= Using the information =
**A.** Please reproduce the part of the Halloween III review between "October 31st: Halloween" and "The October Ordeal.", inclusive.
**B.** Extend the Halloween III review beyond its final sentence.

Wednesday, October 31, 2007

The October Ordeal Day 31: Halloween III

October 31st: Halloween III (1982)

One of the reasons I’ve always loved Halloween III is because it’s so damn weird. Some of its strangeness comes from observation (how strange it is to see kids running around in gross masks once a year), but most of it is inspired. This is a kitchen sink film and then some: a doctor investigating a vast conspiracy, robot henchmen, witchcraft… Stonehenge? Some aspects of Halloween III simply make no logical sense at all. Writer and director Tommy Lee Wallace made one of horror cinema's true historical curiosities, and decorated it extensively with carved pumpkins. Halloween III is a favorite of mine, and I’ve chosen it as the cap to The October Ordeal.

While Halloween III is generally well-remembered by genre fans now, it failed to excite at the box office. John Carpenter intended to kick-start a yearly series of diverse films under the “Halloween” banner. Unfortunately, fans simply didn’t want a Halloween without Michael Myers. Pity, as this film has more life than the sequels that followed it. The back of the original VHS release spends half the synopsis on the back cover explaining that Michael Myers in not in fact in Halloween III. Halloween IV is even apologetically sub-titled “The Return of Michael Myers.” It's hard to imagine what all the fuss was about. While this film is a self-contained story outside the Michael Myers continuity, it contains enough fun references and in-jokes to at least place it in the same universe.

= Dataset entries =
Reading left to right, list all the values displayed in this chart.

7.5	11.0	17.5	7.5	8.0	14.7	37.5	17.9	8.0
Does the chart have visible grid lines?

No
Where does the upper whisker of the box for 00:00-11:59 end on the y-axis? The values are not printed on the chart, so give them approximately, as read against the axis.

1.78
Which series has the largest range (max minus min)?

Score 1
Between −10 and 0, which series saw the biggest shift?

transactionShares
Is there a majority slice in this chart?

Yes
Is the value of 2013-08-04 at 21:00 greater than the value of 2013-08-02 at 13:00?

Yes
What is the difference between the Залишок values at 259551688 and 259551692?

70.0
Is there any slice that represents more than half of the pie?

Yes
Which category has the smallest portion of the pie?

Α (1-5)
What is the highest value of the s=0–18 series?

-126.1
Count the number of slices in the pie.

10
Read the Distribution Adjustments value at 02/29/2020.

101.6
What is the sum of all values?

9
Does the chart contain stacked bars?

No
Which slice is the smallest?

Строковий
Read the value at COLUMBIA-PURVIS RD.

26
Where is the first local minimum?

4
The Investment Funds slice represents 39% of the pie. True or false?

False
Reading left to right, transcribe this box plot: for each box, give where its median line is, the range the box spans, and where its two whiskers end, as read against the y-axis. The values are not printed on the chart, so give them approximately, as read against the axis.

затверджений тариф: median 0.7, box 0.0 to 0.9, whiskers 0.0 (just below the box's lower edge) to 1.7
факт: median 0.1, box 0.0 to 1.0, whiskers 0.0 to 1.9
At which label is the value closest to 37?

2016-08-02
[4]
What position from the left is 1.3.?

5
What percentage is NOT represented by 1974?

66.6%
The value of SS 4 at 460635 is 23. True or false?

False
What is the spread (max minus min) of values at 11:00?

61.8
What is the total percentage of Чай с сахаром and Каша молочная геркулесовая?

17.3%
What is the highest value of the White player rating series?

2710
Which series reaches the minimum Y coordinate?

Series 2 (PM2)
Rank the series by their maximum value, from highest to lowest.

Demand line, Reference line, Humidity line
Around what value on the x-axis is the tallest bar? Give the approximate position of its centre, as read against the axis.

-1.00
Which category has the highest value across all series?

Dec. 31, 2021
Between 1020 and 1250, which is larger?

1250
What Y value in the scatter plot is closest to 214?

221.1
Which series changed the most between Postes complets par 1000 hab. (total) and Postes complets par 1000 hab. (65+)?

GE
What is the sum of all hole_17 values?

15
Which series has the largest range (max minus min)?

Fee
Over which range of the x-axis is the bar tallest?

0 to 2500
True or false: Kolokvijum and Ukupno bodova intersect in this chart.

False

= Answer set =
**A.**
October 31st: Halloween III (1982)

One of the reasons I’ve always loved Halloween III is because it’s so damn weird. Some of its strangeness comes from observation (how strange it is to see kids running around in gross masks once a year), but most of it is inspired. This is a kitchen sink film and then some: a doctor investigating a vast conspiracy, robot henchmen, witchcraft… Stonehenge? Some aspects of Halloween III simply make no logical sense at all. Writer and director Tommy Lee Wallace made one of horror cinema's true historical curiosities, and decorated it extensively with carved pumpkins. Halloween III is a favorite of mine, and I’ve chosen it as the cap to The October Ordeal.

**B.**
There are of course differences. John Carpenter’s music—for instance—is considerably more upbeat, at times approaching disco. Many aspects of this film feel strangely familiar yet also displaced. At times it feels like an odd riff on the horror genre altogether. Truth be told, Halloween III is more of a Sci-Fi mystery than a fright film. While it may not be a typically "scary" horror film, Halloween III finds its inspiration in the American holiday itself, way more so than the first two films. While the first Halloween makes great use of the season, its concern is not the particulars of Halloween itself. Not only are the aesthetics of the holiday amplified here, but the ancient origins of Halloween as well, specifically its roots in pagan Samhain and Hallowe’en.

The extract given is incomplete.